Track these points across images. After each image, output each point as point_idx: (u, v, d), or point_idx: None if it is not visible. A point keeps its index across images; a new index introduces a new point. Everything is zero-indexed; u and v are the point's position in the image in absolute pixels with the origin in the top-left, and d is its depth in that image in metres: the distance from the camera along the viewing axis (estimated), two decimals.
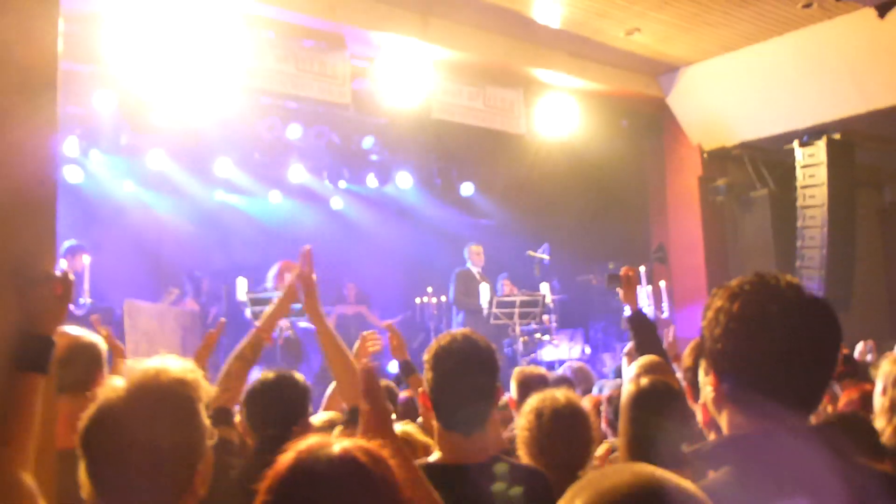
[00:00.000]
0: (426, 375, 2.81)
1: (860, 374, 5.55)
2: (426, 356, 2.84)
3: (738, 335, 1.79)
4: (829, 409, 4.84)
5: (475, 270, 11.92)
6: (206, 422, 1.97)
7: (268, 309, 3.69)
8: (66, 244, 9.63)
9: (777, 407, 1.75)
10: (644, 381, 3.41)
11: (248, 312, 10.73)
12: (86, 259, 9.35)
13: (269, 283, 10.75)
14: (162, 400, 1.87)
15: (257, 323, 3.63)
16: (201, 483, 1.91)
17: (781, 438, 1.72)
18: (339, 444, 1.53)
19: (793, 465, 1.67)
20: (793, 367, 1.76)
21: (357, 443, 1.55)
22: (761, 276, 1.85)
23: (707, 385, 1.89)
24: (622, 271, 4.92)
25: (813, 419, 1.86)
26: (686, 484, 1.28)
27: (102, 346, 3.01)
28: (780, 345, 1.75)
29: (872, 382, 4.69)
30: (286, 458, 1.52)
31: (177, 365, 1.96)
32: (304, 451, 1.52)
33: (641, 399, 3.31)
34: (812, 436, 1.75)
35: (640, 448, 3.16)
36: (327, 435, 1.63)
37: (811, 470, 1.64)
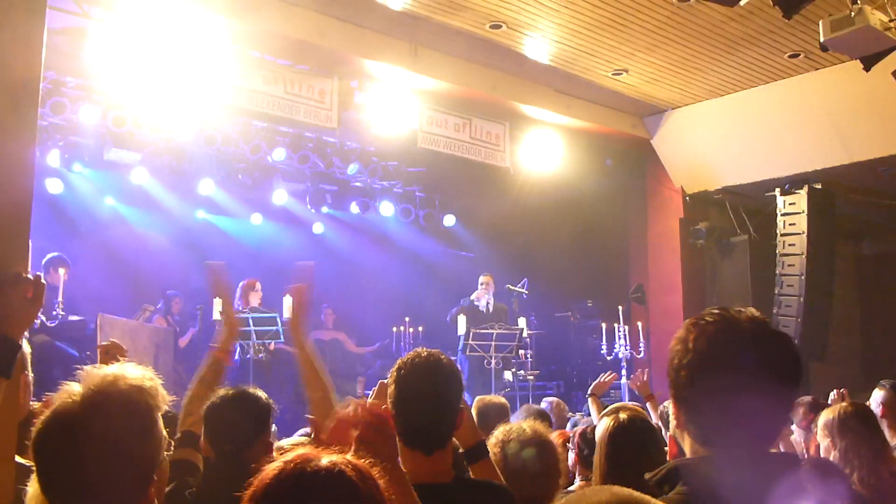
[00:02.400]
0: (389, 391, 2.80)
1: None
2: (390, 372, 2.84)
3: (694, 367, 1.84)
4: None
5: (483, 301, 11.83)
6: (163, 431, 1.92)
7: (217, 330, 3.63)
8: (48, 256, 9.56)
9: (734, 433, 1.79)
10: (623, 415, 3.40)
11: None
12: (61, 271, 9.27)
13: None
14: (119, 407, 1.81)
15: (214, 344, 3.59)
16: (156, 493, 1.86)
17: (732, 464, 1.75)
18: (326, 457, 1.48)
19: (741, 489, 1.70)
20: (741, 400, 1.78)
21: (345, 458, 1.50)
22: (724, 309, 1.89)
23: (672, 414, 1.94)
24: None
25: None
26: None
27: (25, 348, 2.92)
28: (730, 378, 1.80)
29: None
30: (272, 467, 1.47)
31: (135, 372, 1.91)
32: (290, 461, 1.46)
33: (619, 434, 3.29)
34: (763, 463, 1.79)
35: (614, 483, 3.14)
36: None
37: (758, 496, 1.68)
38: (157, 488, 1.88)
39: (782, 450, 4.52)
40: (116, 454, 1.77)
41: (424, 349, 2.89)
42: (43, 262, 9.47)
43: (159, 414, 1.90)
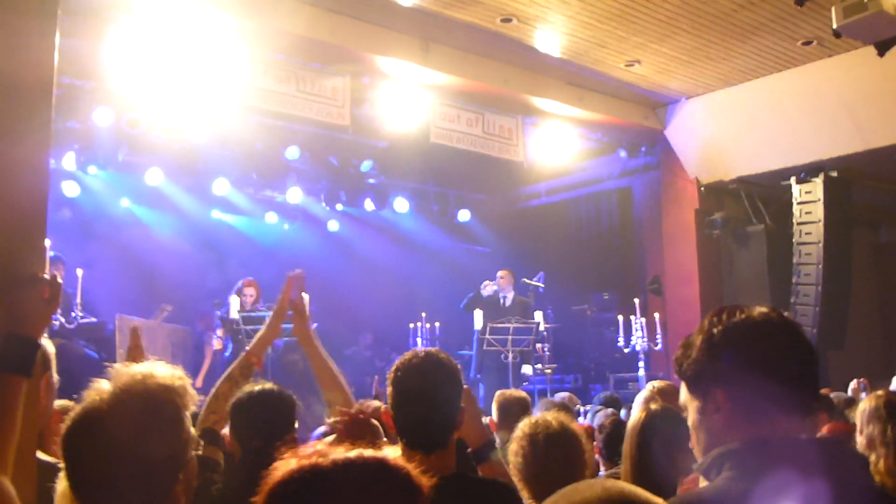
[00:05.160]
0: (388, 392, 2.80)
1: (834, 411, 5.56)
2: (389, 373, 2.83)
3: (734, 340, 1.89)
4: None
5: (501, 295, 11.81)
6: (191, 430, 1.93)
7: (259, 332, 3.66)
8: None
9: (771, 416, 1.84)
10: (654, 406, 3.39)
11: (219, 332, 10.70)
12: (79, 272, 9.33)
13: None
14: (147, 405, 1.83)
15: (248, 346, 3.62)
16: (183, 492, 1.87)
17: (777, 445, 1.80)
18: (339, 453, 1.42)
19: (789, 470, 1.71)
20: (785, 372, 1.86)
21: (363, 452, 1.44)
22: (735, 305, 1.97)
23: (693, 409, 1.96)
24: None
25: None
26: (656, 500, 1.28)
27: (49, 349, 2.94)
28: (772, 349, 1.87)
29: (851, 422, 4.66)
30: (284, 465, 1.41)
31: (164, 371, 1.92)
32: (302, 458, 1.41)
33: (650, 425, 3.28)
34: (807, 444, 1.84)
35: (644, 473, 3.14)
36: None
37: (806, 475, 1.70)
38: (185, 487, 1.88)
39: None
40: (141, 452, 1.79)
41: (423, 349, 2.89)
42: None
43: (187, 413, 1.91)
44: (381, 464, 1.42)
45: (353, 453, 1.42)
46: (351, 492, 1.37)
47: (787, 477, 1.70)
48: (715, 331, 1.91)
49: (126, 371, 1.91)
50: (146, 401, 1.84)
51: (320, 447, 1.45)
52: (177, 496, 1.85)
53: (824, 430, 4.61)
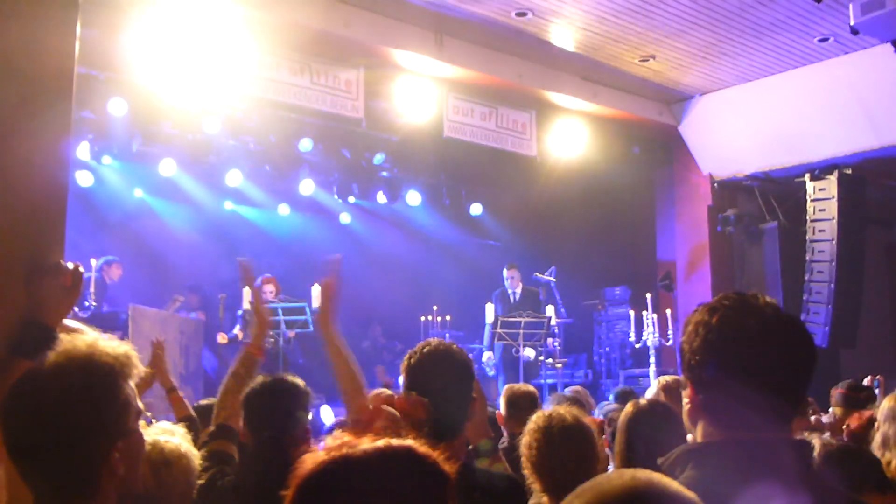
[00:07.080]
0: (401, 381, 2.84)
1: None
2: (403, 362, 2.88)
3: (717, 347, 1.82)
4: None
5: (510, 292, 11.86)
6: (134, 401, 1.90)
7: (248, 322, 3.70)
8: (103, 259, 9.91)
9: (750, 417, 1.78)
10: (642, 401, 3.39)
11: (236, 329, 10.74)
12: (92, 262, 9.41)
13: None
14: (82, 371, 1.81)
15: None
16: (123, 463, 1.83)
17: (742, 449, 1.76)
18: (368, 442, 1.44)
19: (753, 472, 1.70)
20: (768, 379, 1.80)
21: (390, 440, 1.46)
22: (741, 293, 1.90)
23: (685, 398, 1.93)
24: None
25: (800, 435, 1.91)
26: (684, 490, 1.28)
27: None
28: (757, 357, 1.80)
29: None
30: (314, 457, 1.42)
31: (110, 343, 1.90)
32: (334, 448, 1.42)
33: (637, 420, 3.28)
34: (779, 447, 1.79)
35: (634, 467, 3.12)
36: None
37: (771, 479, 1.68)
38: (126, 459, 1.85)
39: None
40: (71, 416, 1.78)
41: (435, 340, 2.93)
42: (98, 264, 9.78)
43: (130, 382, 1.88)
44: (409, 452, 1.44)
45: (381, 442, 1.44)
46: (381, 480, 1.39)
47: (749, 479, 1.67)
48: (701, 330, 1.85)
49: (70, 340, 1.90)
50: (81, 365, 1.82)
51: (346, 439, 1.46)
52: (113, 464, 1.82)
53: (861, 417, 4.58)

Exercise aim: The data must be reproduced exactly, and no picture may appear in the copy.

Solution:
Track these points across images. After each image, output each point as point_idx: (u, v, d), or point_idx: None if it is not visible. A point keeps its index across images; a new index introduces a new point. Everything is zero-indexed; u and v are the point's position in the image in absolute pixels with the origin in the top-left, and d is its depth in that image in metres: the distance from the camera along the viewing axis (estimated), two decimals.
[00:00.000]
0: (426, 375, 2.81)
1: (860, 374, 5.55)
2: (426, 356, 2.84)
3: (738, 335, 1.79)
4: (829, 409, 4.84)
5: (475, 270, 11.92)
6: (206, 422, 1.97)
7: (268, 309, 3.69)
8: (66, 244, 9.63)
9: (777, 407, 1.75)
10: (644, 381, 3.41)
11: (248, 312, 10.73)
12: (86, 259, 9.35)
13: (269, 283, 10.75)
14: (162, 400, 1.87)
15: (257, 323, 3.63)
16: (201, 483, 1.91)
17: (781, 438, 1.72)
18: (339, 444, 1.53)
19: (793, 465, 1.67)
20: (793, 367, 1.76)
21: (357, 443, 1.55)
22: (761, 276, 1.85)
23: (707, 385, 1.89)
24: (622, 271, 4.92)
25: (813, 419, 1.86)
26: (686, 484, 1.28)
27: (102, 346, 3.01)
28: (780, 345, 1.75)
29: (872, 382, 4.69)
30: (286, 458, 1.52)
31: (177, 365, 1.96)
32: (304, 451, 1.52)
33: (641, 399, 3.31)
34: (812, 436, 1.75)
35: (640, 448, 3.16)
36: (327, 435, 1.63)
37: (811, 470, 1.64)
[00:02.400]
0: (389, 391, 2.80)
1: None
2: (390, 372, 2.84)
3: (694, 367, 1.84)
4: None
5: (483, 301, 11.83)
6: (163, 431, 1.92)
7: (217, 330, 3.63)
8: (48, 256, 9.56)
9: (734, 433, 1.79)
10: (623, 415, 3.40)
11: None
12: (61, 271, 9.27)
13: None
14: (119, 407, 1.81)
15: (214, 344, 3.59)
16: (156, 493, 1.86)
17: (732, 464, 1.75)
18: (326, 457, 1.48)
19: (741, 489, 1.70)
20: (741, 400, 1.78)
21: (345, 458, 1.50)
22: (724, 309, 1.89)
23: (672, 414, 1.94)
24: None
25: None
26: None
27: (25, 348, 2.92)
28: (730, 378, 1.80)
29: None
30: (272, 467, 1.47)
31: (135, 372, 1.91)
32: (290, 461, 1.46)
33: (619, 434, 3.29)
34: (763, 463, 1.79)
35: (614, 483, 3.14)
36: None
37: (758, 496, 1.68)
38: (157, 488, 1.88)
39: (782, 450, 4.52)
40: (116, 454, 1.77)
41: (424, 349, 2.89)
42: (43, 262, 9.47)
43: (159, 414, 1.90)
[00:05.160]
0: (388, 392, 2.80)
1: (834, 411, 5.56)
2: (389, 373, 2.83)
3: (734, 340, 1.89)
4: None
5: (501, 295, 11.81)
6: (191, 430, 1.93)
7: (259, 332, 3.66)
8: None
9: (771, 416, 1.84)
10: (654, 406, 3.39)
11: (219, 332, 10.70)
12: (79, 272, 9.33)
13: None
14: (147, 405, 1.83)
15: (248, 346, 3.62)
16: (183, 492, 1.87)
17: (777, 445, 1.80)
18: (339, 453, 1.42)
19: (789, 470, 1.71)
20: (785, 372, 1.86)
21: (363, 452, 1.44)
22: (735, 305, 1.97)
23: (693, 409, 1.96)
24: None
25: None
26: (656, 500, 1.28)
27: (49, 349, 2.94)
28: (772, 349, 1.87)
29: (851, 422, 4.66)
30: (284, 465, 1.41)
31: (164, 371, 1.92)
32: (302, 458, 1.41)
33: (650, 425, 3.28)
34: (807, 444, 1.84)
35: (644, 473, 3.14)
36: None
37: (806, 475, 1.70)
38: (185, 487, 1.88)
39: None
40: (141, 452, 1.79)
41: (423, 349, 2.89)
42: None
43: (187, 413, 1.91)
44: (381, 464, 1.42)
45: (353, 453, 1.42)
46: (351, 492, 1.37)
47: (787, 477, 1.70)
48: (715, 331, 1.91)
49: (126, 371, 1.91)
50: (146, 401, 1.84)
51: (320, 447, 1.45)
52: (177, 496, 1.85)
53: (824, 430, 4.61)
[00:07.080]
0: (401, 381, 2.84)
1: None
2: (403, 362, 2.88)
3: (717, 347, 1.82)
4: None
5: (510, 292, 11.86)
6: (134, 401, 1.90)
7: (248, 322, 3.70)
8: (103, 259, 9.91)
9: (750, 417, 1.78)
10: (642, 401, 3.39)
11: (236, 329, 10.74)
12: (92, 262, 9.41)
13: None
14: (82, 371, 1.81)
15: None
16: (123, 463, 1.83)
17: (742, 449, 1.76)
18: (368, 442, 1.44)
19: (753, 472, 1.70)
20: (768, 379, 1.80)
21: (390, 440, 1.46)
22: (741, 293, 1.90)
23: (685, 398, 1.93)
24: None
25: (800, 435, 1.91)
26: (684, 490, 1.28)
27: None
28: (757, 357, 1.80)
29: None
30: (314, 457, 1.42)
31: (110, 343, 1.90)
32: (334, 448, 1.42)
33: (637, 420, 3.28)
34: (779, 447, 1.79)
35: (634, 467, 3.12)
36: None
37: (771, 479, 1.68)
38: (126, 459, 1.85)
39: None
40: (71, 416, 1.78)
41: (435, 340, 2.93)
42: (98, 264, 9.78)
43: (130, 382, 1.88)
44: (409, 452, 1.44)
45: (381, 442, 1.44)
46: (381, 480, 1.39)
47: (749, 479, 1.67)
48: (701, 330, 1.85)
49: (70, 340, 1.90)
50: (81, 365, 1.82)
51: (346, 439, 1.46)
52: (113, 464, 1.82)
53: (861, 417, 4.58)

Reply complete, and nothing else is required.